Declan Fitzpatrick
- Birth name: Declan Fitzpatrick
- Date of birth: 12 July 1983 (age 41)
- Place of birth: Bromsgrove, England
- Height: 1.8 m (5 ft 11 in)
- Weight: 118 kg (18 st 8 lb)
- University: University of Ulster

Rugby union career
- Position(s): Prop

Amateur team(s)
- Years: Team / Apps / (Points)
- Moseley /  / ()
- –: Belfast Harlequins /  / ()
- –: Dungannon /  / ()

Senior career
- Years: Team / Apps / (Points)
- 2006–2015: Ulster / 98 / (15)
- Correct as of 1 June 2020

International career
- Years: Team / Apps / (Points)
- 2006–2013: Ireland Wolfhounds / 9 / (0)
- 2012–2013: Ireland / 7 / (0)
- Correct as of 24 November 2013

= Declan Fitzpatrick =

Irish former rugby union footballer

Declan Fitzpatrick (born 12 July 1983) is an Irish former rugby union player. He played for Ulster from 2006 to 2015, and won seven caps for Ireland.

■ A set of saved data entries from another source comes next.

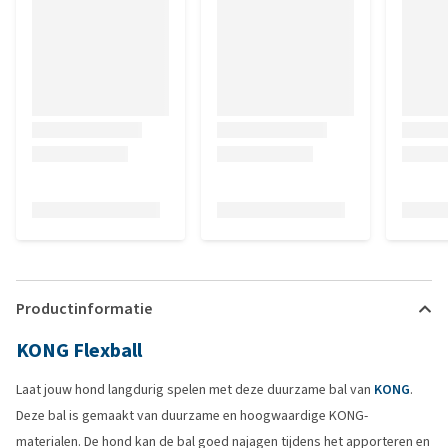
Productinformatie
KONG Flexball
Laat jouw hond langdurig spelen met deze duurzame bal van
KONG
.
Deze bal is gemaakt van duurzame en hoogwaardige KONG-
materialen. De hond kan de bal goed najagen tijdens het apporteren en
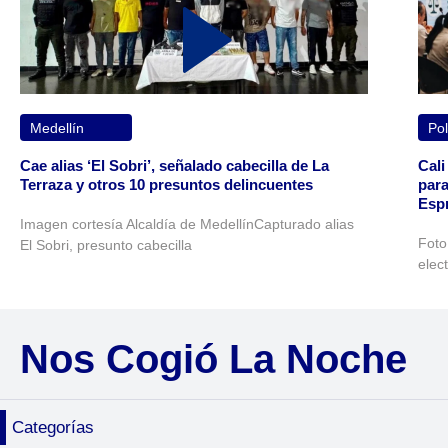
Medellín
Pol
Cae alias ‘El Sobri’, señalado cabecilla de La
Cali
Terraza y otros 10 presuntos delincuentes
para
Espr
Imagen cortesía Alcaldía de MedellínCapturado alias
Foto
El Sobri, presunto cabecilla
elec
Nos Cogió La Noche
Categorías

Born in Bromsgrove, Worcestershire, England to parents from counties Galway and Mayo, he was identified as a prospect by the Irish Exiles programme, and moved to Belfast where he played for Belfast Harlequins, and later for Dungannon. while studying quantity surveying at the University of Ulster. He was part of the Irish national academy, and represented Ireland at under-21 level.

He made his debut for Ulster in 2006, and made 98 appearances for the province. He was capped seven times for Ireland, including three test appearances on the 2012 tour of New Zealand. His final appearance for Ireland was in a 2013 defeat to New Zealand.

His final match for Ulster was a Champions Cup defeat away to Toulon in January 2015. He announced his retirement in April 2015 for medical reasons, having sustained six concussions in his career. He issued legal proceedings against the IRFU, Ulster and World Rugby in March 2023 in relation to head injuries.